(4) Mineral resources
Recent hopes have been pinned on imports from Russia to Japan of aluminum and its alloys, as well as nickel. However, the Russian aluminum metallurgy industry had been developed through the tolling system by traders, mostly non-Russian, and the export of raw materials from Russia is not carried out directly but is handled by Western trading companies. (Quite recently President Putin abolished the tolling system. The new status of the Russian metallurgy industry should therefore be carefully assessed.)
(5) Distribution system
Possible rivals to the shipping of goods through the NSR are air freight and the Trans-Siberian Railway. Hauling of trailers by road is likely to be uneconomical because of the vast distances involved and the poor state of Russia's roads. More worthy of closer study are the creation of a so-called land bridge and the use of blended transportation systems. INSROP has not yet paid sufficient attention to these options, and it is worthwhile to ask how well equipped the ports are along the NSR for handling parcel delivery to the final destination. From the point of view of environmental preservation, land, sea and air transportation should not be seen as direct competitors to each other, but rather as inter-dependent modes of transportation, all with their own characteristics and their own role to play in a well-organized and efficient transportation system. In the months and years ahead, further rationalization of shipping systems through the adoption of combined shipping systems (including the NSR) must be duly examined. One implication of the possibility of combined systems is that inevitably the NSR must be capable of handling container shipping.
In political terms, no real barriers exist to opening the NSR. Materially, however, if cargo traffic is not sufficient to sustain it, no amount of conformity to proper form or international law will ensure the health of the NSR as a viable trade route, and the NSR is doomed to languish as a strictly domestic shipping channel. The recovery of the Russian economy is therefore an important precondition, and Russia must table a scenario for economic recovery that foreign countries will find credible. In this light it should be noted that the economic data now under examination by INSROP are not necessarily accurate. If imports and exports through third countries are added, the trade flows would be much higher than official figures suggest, which may help to explain the rapid growth of Russia's middle class despite its economic troubles.

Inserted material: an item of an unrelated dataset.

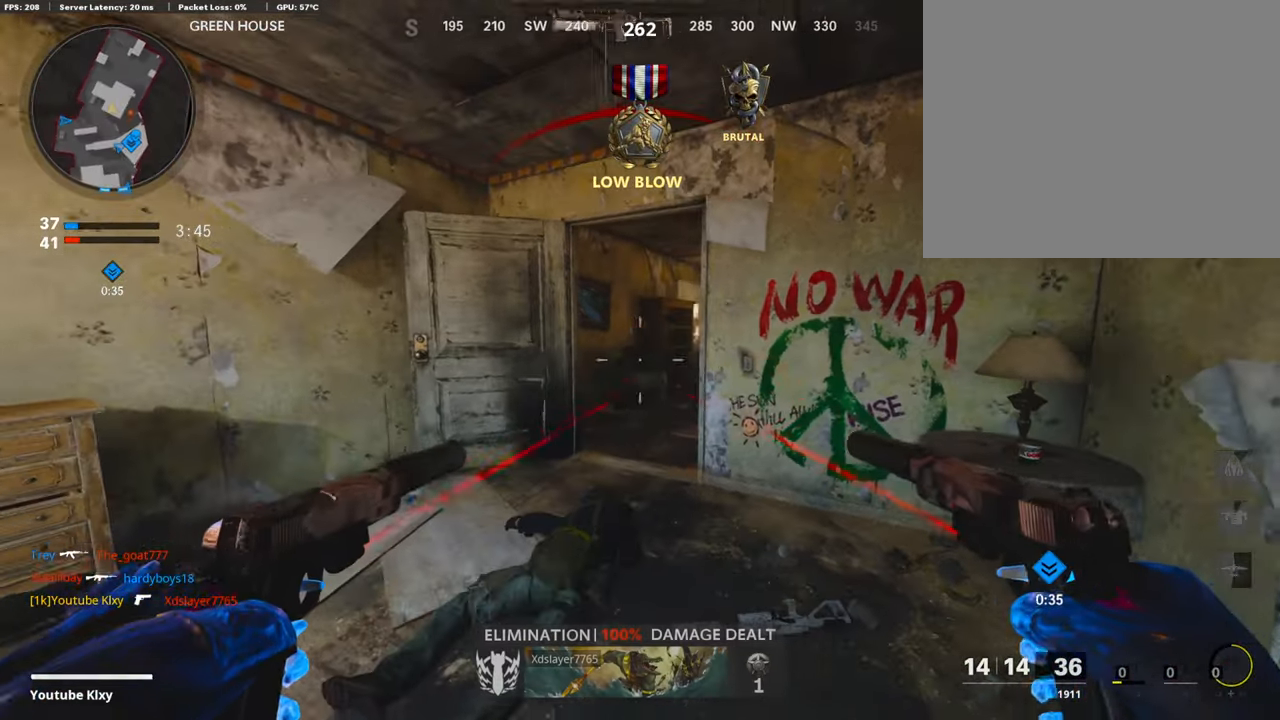
{"buttons": [], "left_stick": "up-left", "right_stick": "right", "events": [[67, "L3", "down"], [303, "L3", "up"]]}
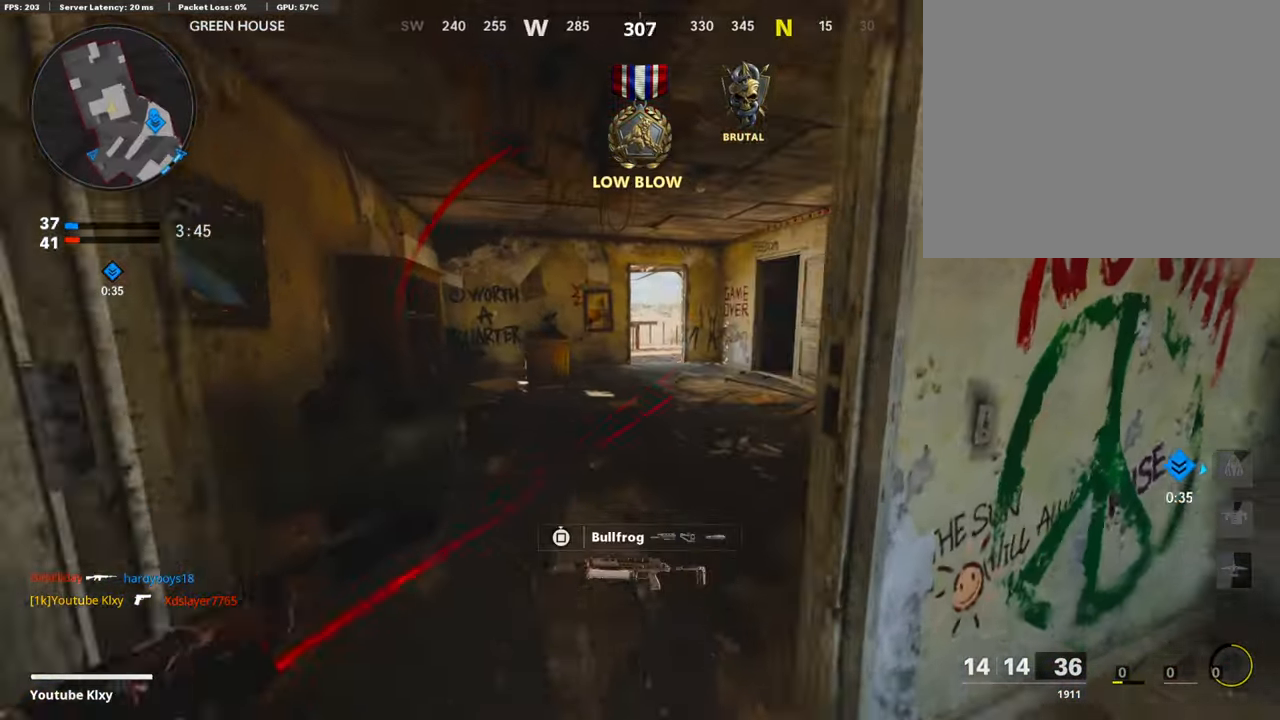
{"buttons": [], "left_stick": "left", "right_stick": "right", "events": [[454, "left_stick", "left"]]}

In scenarios involving shipment of goods Northern Europe and European Russia (Russia west of the Urals) to the Far East, the flow of goods cannot be expected to be sufficient to justify the standards of infrastructure the NSR will need to satisfy underwriters. It may be that a realistic scenario for NSR shipping consists not of direct shipping between Europe and the Far East but of a concatenation of shorter, local routes. If so, the development of a wide range of natural resources along the NSR of Russia, the world's greatest trove of such resources, should be the long-term guiding principle in the organization of shipping in the NSR. Only a plan for the NSR as a channel for the shipment of resources, organized in tandem with the orderly development of such resources, appears a realistic scenario for the year-round operation of shipping in the NSR.
6.3.2 Society, Politics and Legislation
One of the conditions for a viable NSR is political stability. Truly stable government involves far more than installing an executive with a president as its head. The same is true of the organization of administration, although some disagreement exists here.